Man darf alternativ auch nur einen Spielstein und einen sogenannten «Schrein» nehmen, welcher wie ein Dach auf Spielsteine gesetzt werden kann oder man darf einen Spielstein gegen einen Siegpunkt entfernen, der für die Gegner lukrativ wäre. Verbindet man auf dem eigenen Tableau mindestens vier Spielsteine derselben Farbe, muss man sie umdrehen und erhält dafür Siegpunkte. Je grösser die umgedrehte Fläche, desto lukrativer. Punkte gibt es am Spielende auch für die platzierten «Schreine». Dort ist die Höhe der Etage ausschlaggebend.
«Dragon Castle» macht natürlich allen, die das Computerspiel kennen, sofort Lust, es auszuprobieren. Dazu tragen auch die schönen Spielsteine bei. Das Kartonmaterial wirkt dagegen allerdings eher dünn und billig.
Das Spiel hat einen einfachen Zugang, durch Geister- und Drachenkarten, die zusätzliche Züge und Siegpunkte-Bedingungen möglich machen, kommt mehr Varianz ins Spiel. Auch die Drachenburg zu Beginn kann jeweils sehr unterschiedlich aufgebaut werden.

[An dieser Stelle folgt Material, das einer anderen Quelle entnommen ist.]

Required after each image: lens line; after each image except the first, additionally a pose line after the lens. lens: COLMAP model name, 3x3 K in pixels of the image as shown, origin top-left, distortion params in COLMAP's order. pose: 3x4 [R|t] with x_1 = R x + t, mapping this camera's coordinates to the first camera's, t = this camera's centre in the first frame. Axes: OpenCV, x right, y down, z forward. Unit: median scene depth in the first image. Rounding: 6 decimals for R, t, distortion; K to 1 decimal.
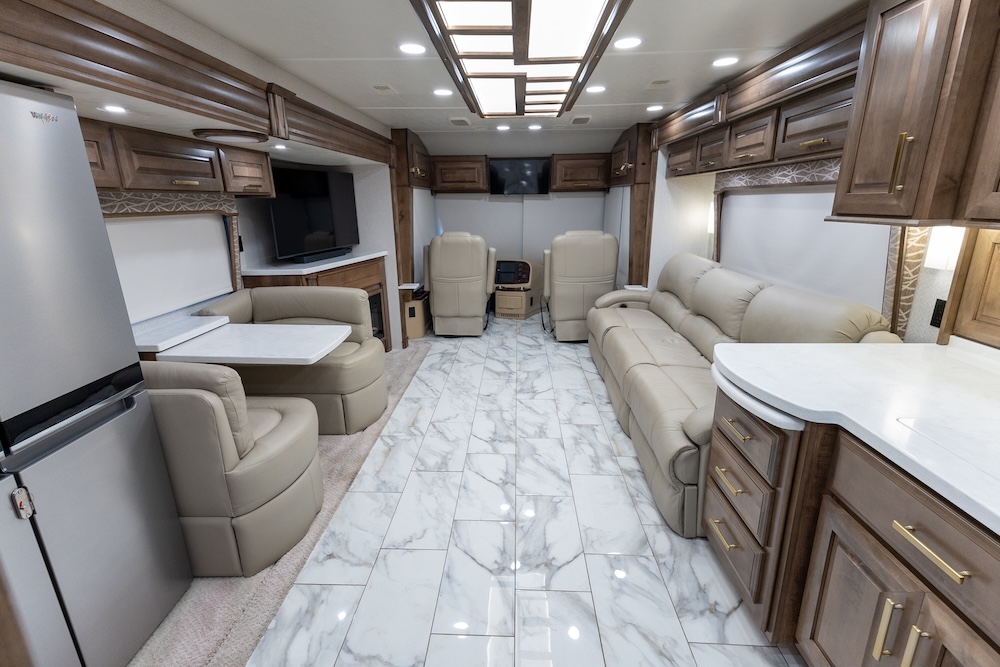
lens RADIAL K [[463.6, 0, 500.0], [0, 463.6, 333.5], [0, 0, 1]] dist [0.028872, -0.000104]
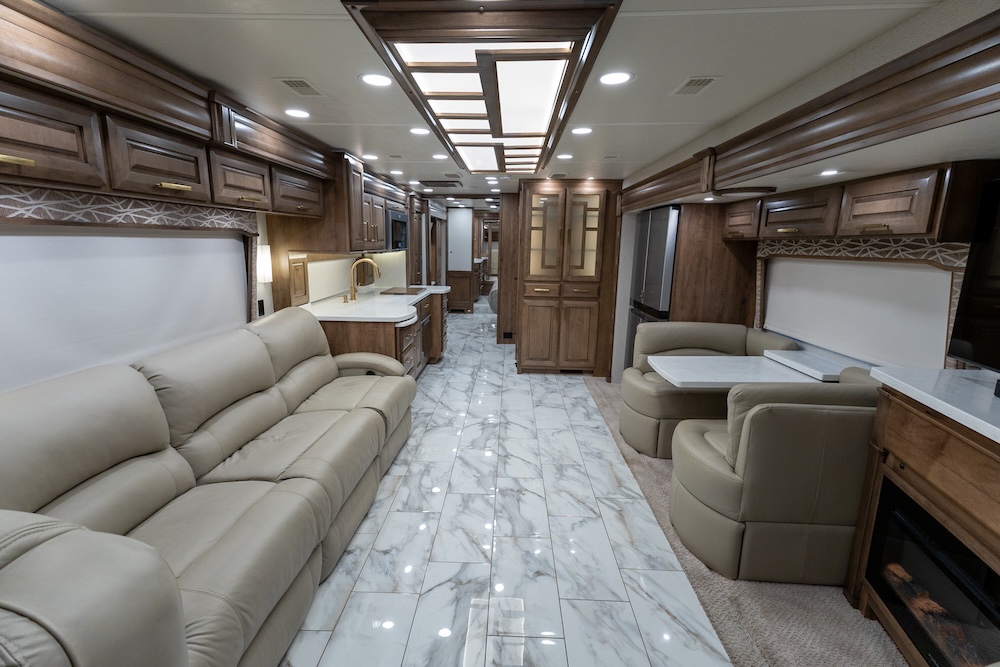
lens RADIAL K [[455.9, 0, 494.8], [0, 455.9, 333.7], [0, 0, 1]] dist [0.028258, -0.009355]
pose [[-0.999998, -0.001028, -0.001552, 0.040637], [-0.001627, 0.887490, 0.460824, -0.521871], [0.000903, 0.460826, -0.887490, 1.794803]]
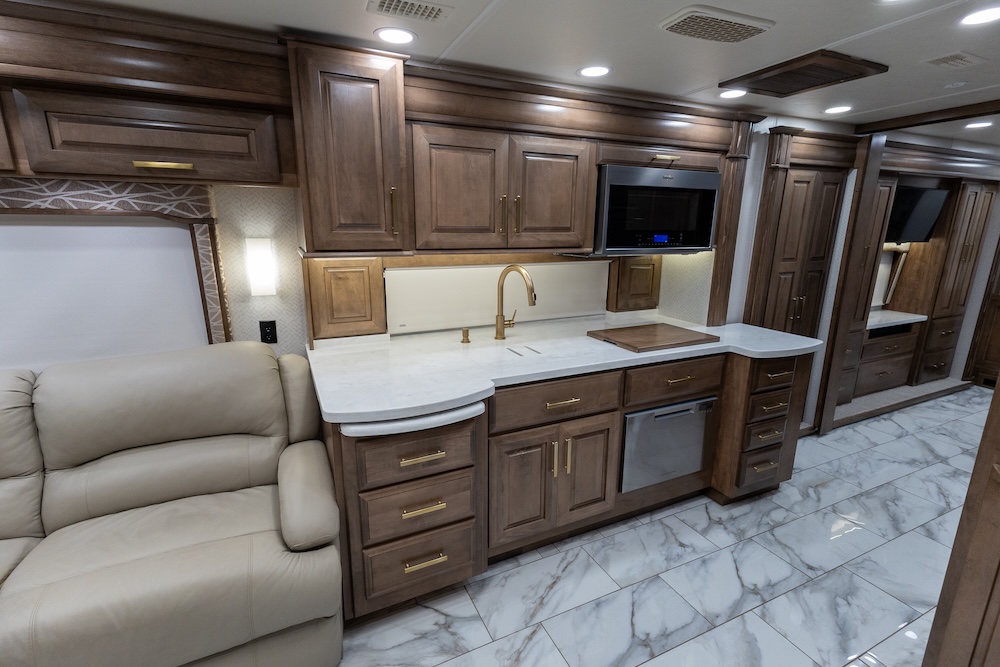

Es ist von der Art her ein eher stilles Spiel, bei dem viel gegrübelt und nachgedacht wird. Man darf sich dabei aber nicht nur darauf konzentrieren, die eigenen Steine gut aufzubauen, sondern muss auch ständig dafür sorgen, lukrative Züge der Gegner zu verhindern.
Durch die Regel-Einschränkung, dass mindestes einer der genommenen Steine aus der obersten Ebene kommen muss, entstehen aber oft Zwänge, die vor allem im Vierpersonen-Spiel das Gefühl hinterlassen, vom System gespielt zu werden und keine wirklichen kreativen Optionen zu haben. Eine Partie ist auch viel schneller vorbei, als man am Anfang gedacht hat.
Ja, und sogar wesentlich besser als zu viert. In der Viererpartie ist die Zahl von 116 verfügbaren Spielsteinen nämlich viel zu knapp bemessen, um damit eine einigermassen befriedigende Strategie aufbauen zu können. Eine Partie ist viel zu schnell vorüber. Am besten ist «Dragon Castle» eindeutig zu zweit. Zu dritt funktioniert es ebenfalls befriedigend.